Ralph Nader, in an editorial in the Wall Street Journal this week, urged Congress to take power over the GM bankruptcy deal away from the 31-year-old Deese (whom the New York Times describes in an affectionate profile as having awe-shucks attitude toward his first government job, and as continually shaving an regrowing his beard).
"Has [Deese's] task force conducted any kind of formal or informal cost-benefit analysis on the costs of a GM bankruptcy and excessive closures?" Nader asked on the eve of the closure of 14 GM factories, 7 of the in Michigan, and the immediate loss of 21,00 jobs. Nader noted "social effects of lost jobs (including more than 100,000 dealership jobs alone), more housing foreclosures, the government expense of providing unemployment and social relief, lost tax revenues, supplier companies that will be forced to close, damaged consumer confidence in the GM brand, and impacts on GM's industrial creditors."
And then there is that offshore issue.
"Why is the task force permitting GM to increase manufacturing overseas for export back into the U.S.?" Nader demands in the Wall Street Journal. "Under the GM reorganization plan, the company will rely increasingly on overseas plants to make cars for sale in the U.S., with cars made in low-wage countries like Mexico rising from 15% to 23% of GM sales here.
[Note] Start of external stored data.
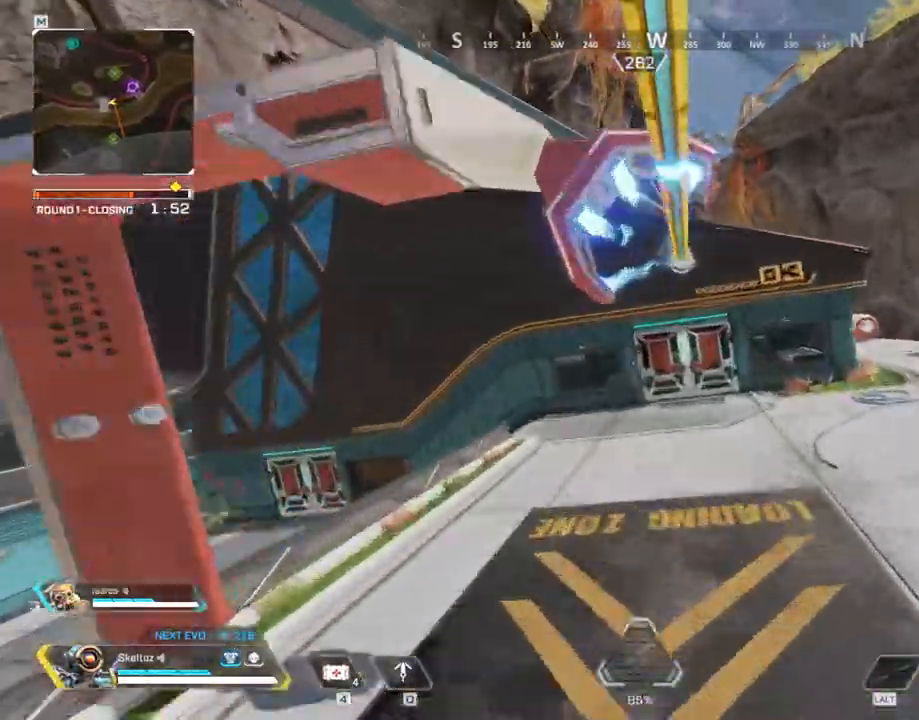
{"keys": ["ctrl", "w"], "mouse": [], "events": [[117, "ctrl", "down"]]}
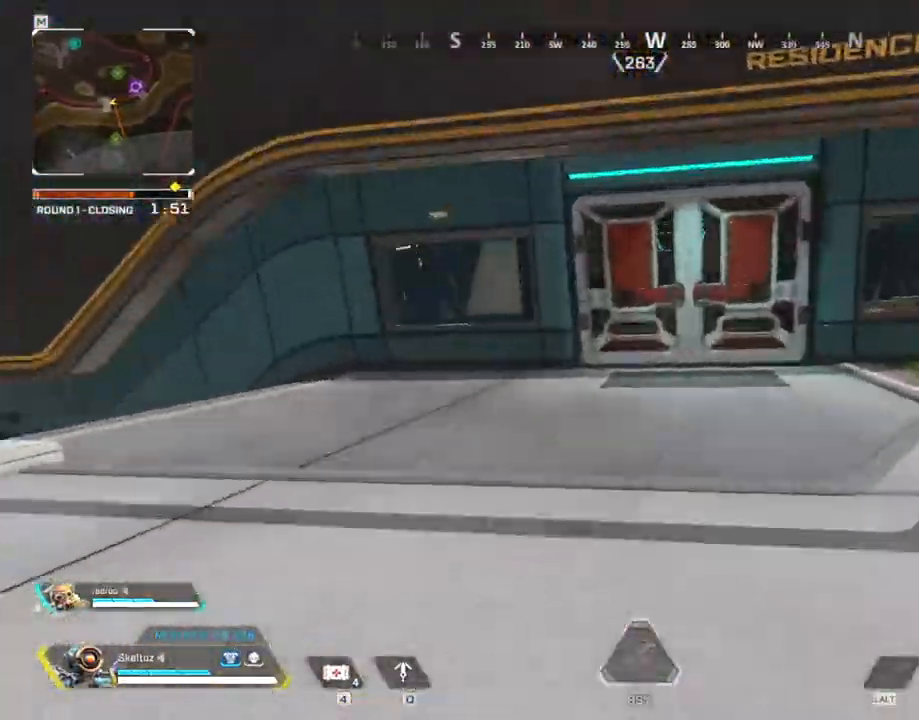
{"keys": ["w"], "mouse": [], "events": [[133, "e", "down"], [317, "ctrl", "up"], [317, "e", "up"]]}
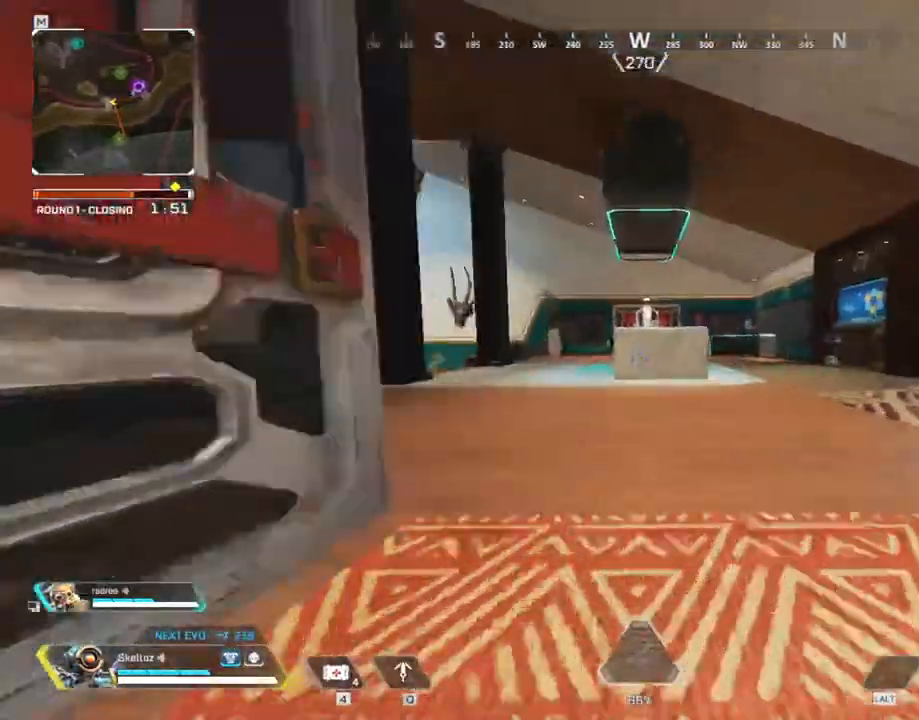
{"keys": ["shift", "space", "w"], "mouse": [], "events": [[50, "shift", "down"], [383, "space", "down"]]}
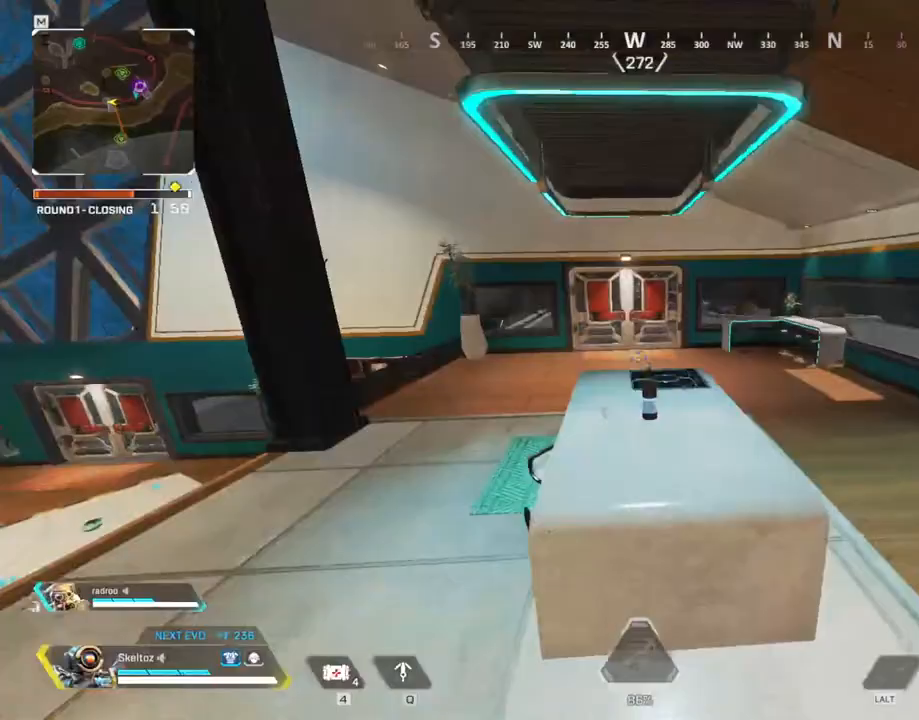
{"keys": ["ctrl", "w"], "mouse": [], "events": [[17, "space", "up"], [300, "shift", "up"], [450, "ctrl", "down"]]}
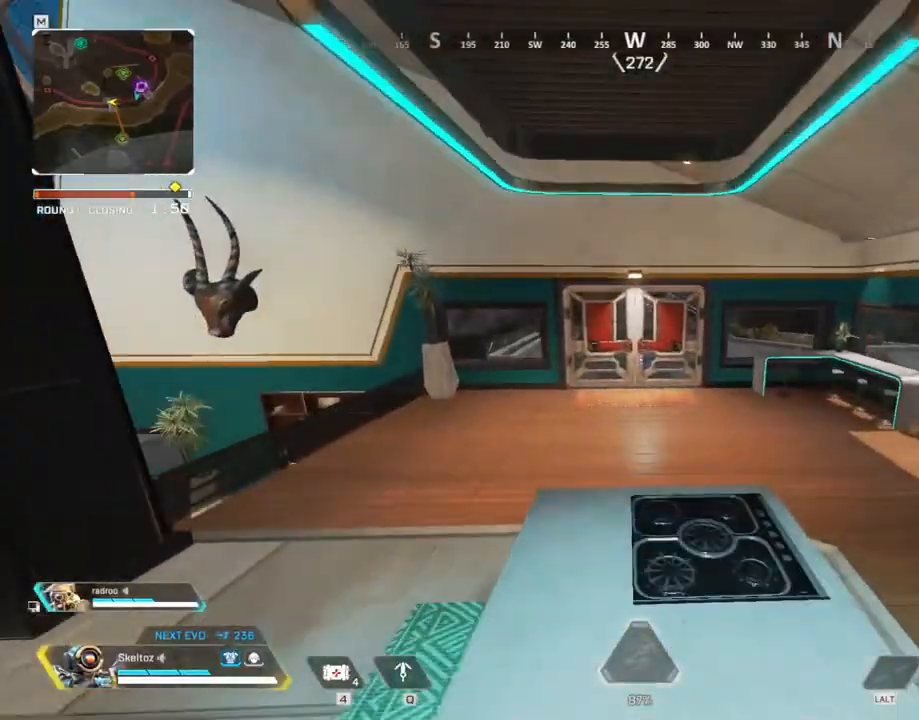
{"keys": ["shift", "w"], "mouse": [], "events": [[183, "ctrl", "up"], [367, "shift", "down"]]}
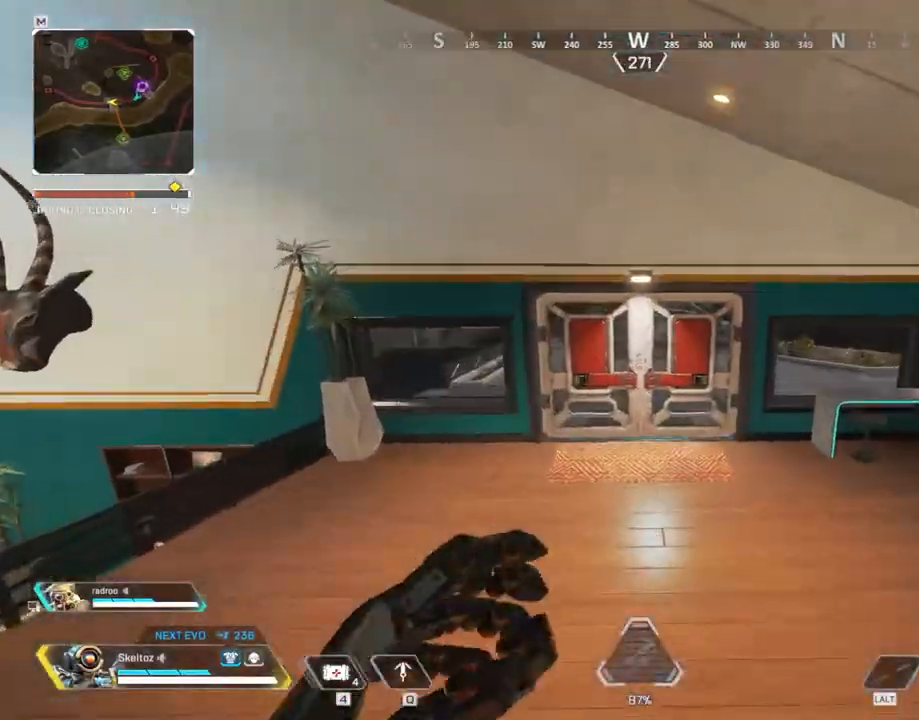
{"keys": ["shift", "w"], "mouse": [], "events": []}
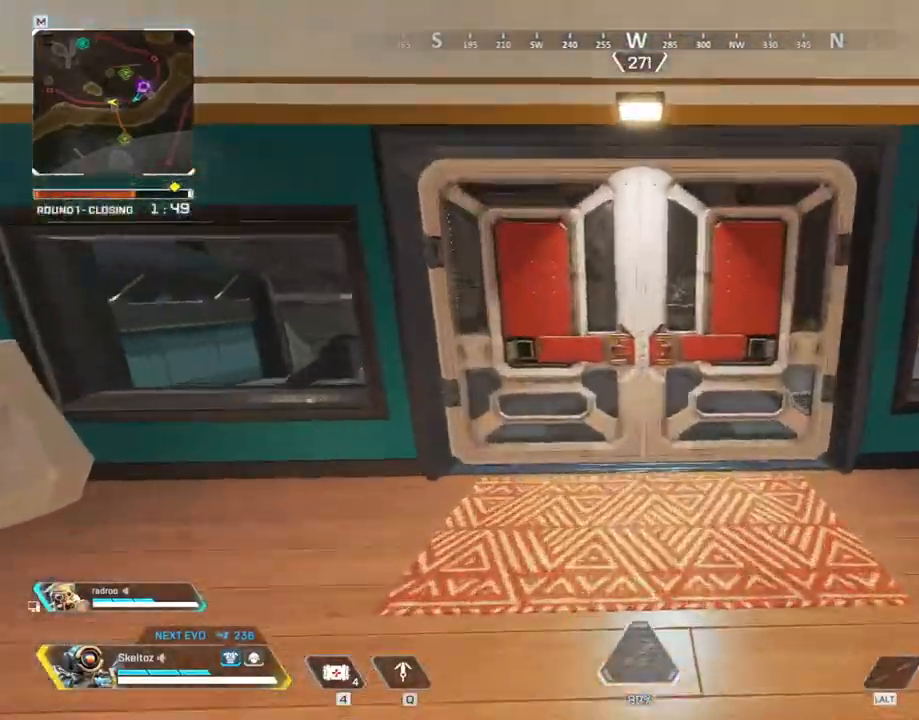
{"keys": ["shift", "w"], "mouse": [], "events": [[167, "e", "down"], [350, "e", "up"]]}
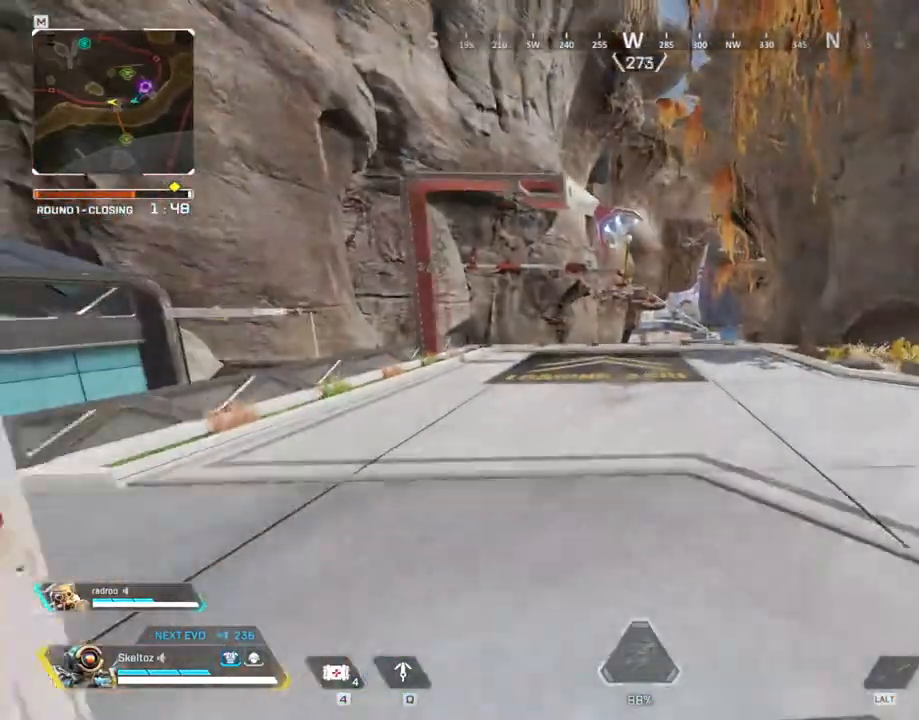
{"keys": ["w"], "mouse": []}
For the first time, GM plans to export cars from China to the U.S. in what is a harbinger of the company's future business model. What is the conceivable rationale for permitting GM to increase manufacturing overseas -- especially in dictatorships, for export back into the U.S. -- when preserving jobs and industry is the avowed goal of this immense taxpayer bailout?"
One of the most irrational effects of the job-export and reimport from China plan is the effect on the environment. Since Obama specifically alludes to environmental goals as part of the plan for GM, and since, aside from the financial crisis, the other major crisis our government is dealing with currently is global climate change, outsourcing American auto manufacturing jobs to China is particularly nuts.
Sensible management of the GM bankruptcy would take into account these issues: the need to grow a viable U.S. manufacturing sector, the need to protect good jobs and benefits in this country, and the need to protect our environment.
That is just the opposite of the pressures Wall Street brings to bear on the auto industry. But look at what those pressures have done for us already.
As Marcy Kaptur put it in an interview I did with her for the forthcoming issue of the Progressive, "In essence, it's a battle between Wall Street and Main Street, between financiers and industrialists. And right now the financiers are winning."
The subprime mortgage crisis, and fraud by banks, precipitated the financial crisis, in Kaptur's view, and the resulting credit crunch is killing legitimate business around the country.
"Credit lines have closed along with bank lending to dealerships, bank lending to people who want to buy a car. So this industry, which is so sales-dependent, took a sales nosedive." Not only is GM bankrupt as a result, but our whole economy is on the rocks, say Kaptur: "Manufacturing used to represent well over 40 percent of this economy. It's now down to 12. Half the economy is unsustainable. And look at what's happening. It's crashing all around us."
Members of Congress who can take that kind of overarching view of the crisis ought to be managing the GM bankruptcy and the fight to re-regulate the financial industry.